Just ran into my first issue, which I'm assuming is AV related.

• AHK installed for months

• Left PC on, AV did a "background" scan"

• Tried to run SciTE, error saying it can't run the toolbar.ahk

• Find AHK > SciTE > InternalAHK.exe has been deleted.

• TURN OFF AV (Windows Defender already off)

• Delete all AHK

• Try to install AHK

• AutoHotkeyU32.exe and AutoHotkeyU64.exe missing

What is going on here?! I am more than annoyed at this. I have reported the false positives, but I'm unsure why, even with the AV off, I can't copy the EXEs back?

[slishnevsky]

Two questions:

1. How can I as a user detect if it is a virus or false-positive? Is there some sort of scanner that can detect if it is a false-positive or a virus?
2. Windows defender, when it scans downloaded file (which I know is safe, just a cracked version), it always finds some "viruses" in it and shows specific viruses names.
   I don't understand, if it is false-positive (meaning there are no actual viruses in it), when how does it figure out specific viruses' names?

[gregster]

1. How can I as a user detect if it is a virus or false-positive? Is there some sort of scanner that can detect if it is a false-positive or a virus?
2. Windows defender, when it scans downloaded file (which I know is safe, just a cracked version), it always finds some "viruses" in it and shows specific viruses names.
   I don't understand, if it is false-positive (meaning there are no actual viruses in it), when how does it figure out specific viruses' names?

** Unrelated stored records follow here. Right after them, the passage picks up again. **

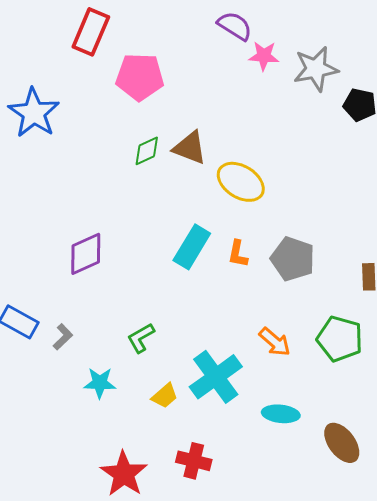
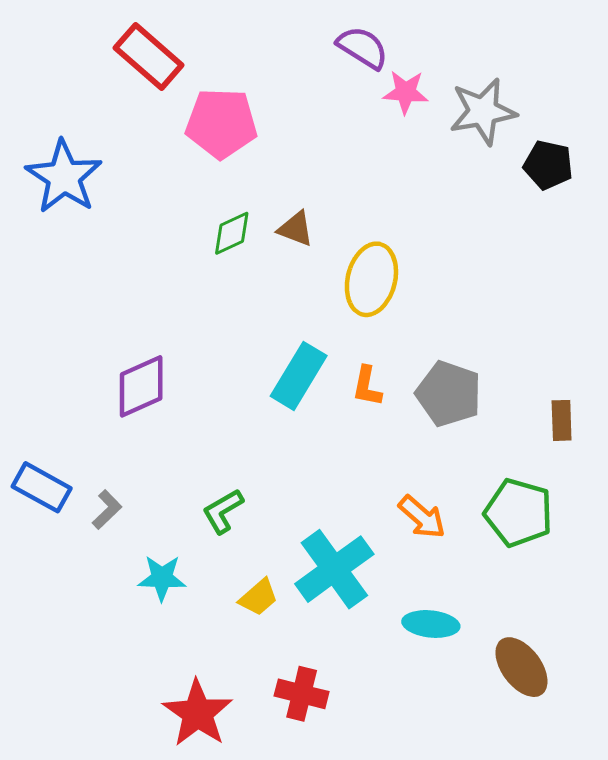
red rectangle: (91, 32) -> (149, 56), turned -72
brown triangle: (190, 148) -> (296, 229), size x0.7
yellow ellipse: (241, 182) -> (371, 279), turned 72

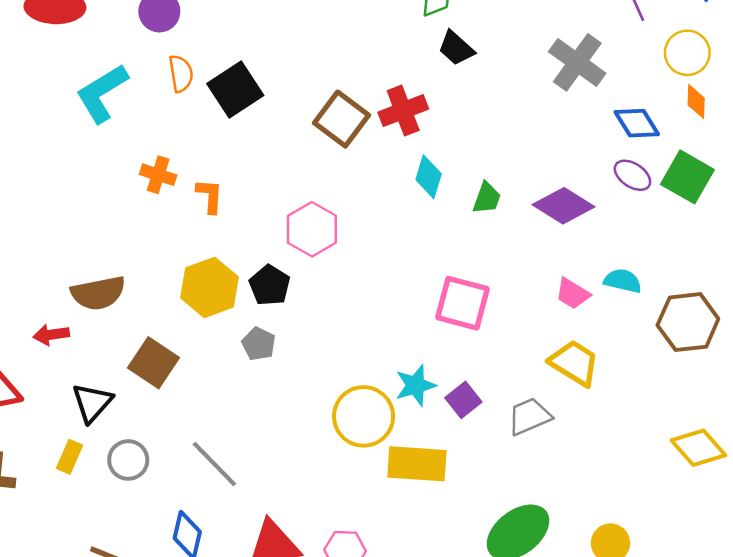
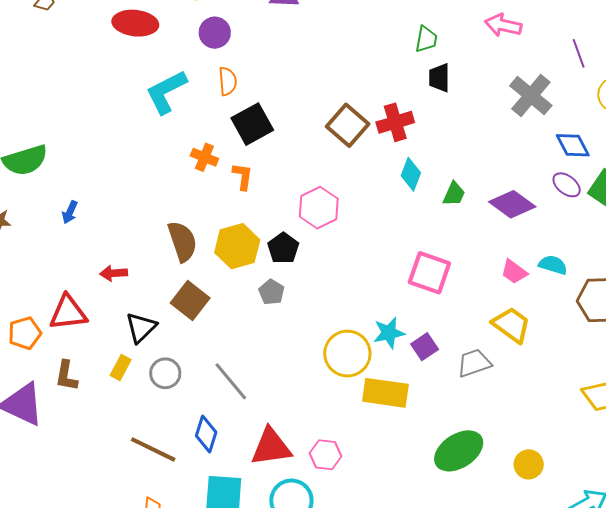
black trapezoid: (456, 48) -> (439, 78), turned 44
black square: (235, 90) -> (252, 124), moved
brown semicircle: (98, 293) -> (182, 241), moved, turned -102

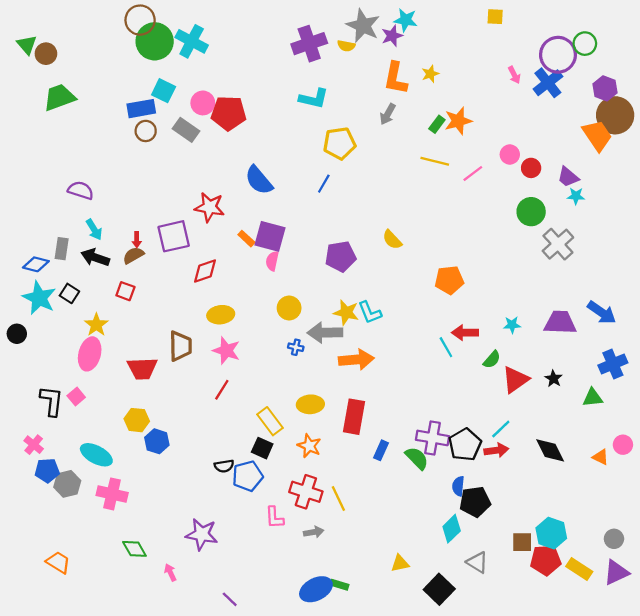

Obviously, most people won't be able to determine if smth is definitely a false positive, but they have might a (strong) suspicion. That's why we recommend to send the file in question to your antivirus vendor, if in doubt - they should have the expertise to determine if the file is actually malicious or a false positive. In addition, you'll give them the opportunity to fine-tune their products, although I wouldn't put too much hope into long-term improvements.

Apart from the legal questions that the use of "cracked" files raises, of course they can be infected with malicious code. Antivirus software uses a lot of heuristics to identify all variants of a virus (some viruses even change their own code to not get identified). This means, they depend on identifying certain similarities, patterns and behaviours, in order to even identify yet unknown variants of a virus. Of course, there are usually business secrets involved - that's why those AV vendors won't tell you exactly for which details they are looking. But a local scan should be fast (hence simplified and prone to produce false-positives) - if you send them the files, they can have a closer look.

For AHK specifically, probably one of the main problems is that in every compiled program, there is the whole (powerful) AHK interpreter included. This means, even if your script doesn't use keyboard hooks, the AV scan will still notice the ability - and perhaps a certain similarity to a virus which some knucklehead has created with AHK, because the whole interpreter is exactly the same in the virus and your own app (at least if they used the same AHK version - but of course, different AHK versions still have strong similarities).

[amenu]

I got a malware alert from my antivirus, Webroot, when I opened the installation file for version 2 that I downloaded from https://www.autohotkey.com/ . Should I regard this as a false positive and do the installation?

[gregster]

@amenu, probably.
To feel safer, you can check the SHA256 hash for the downloaded file - look for it toward the end of the latest release post (or whatever you are using):
viewtopic.php?f=24&t=111779&p=570714#p570714 or on github https://github.com/AutoHotkey/AutoHotkey/releases
You could also report the file as a potential false positive to Webroot and see how they respond.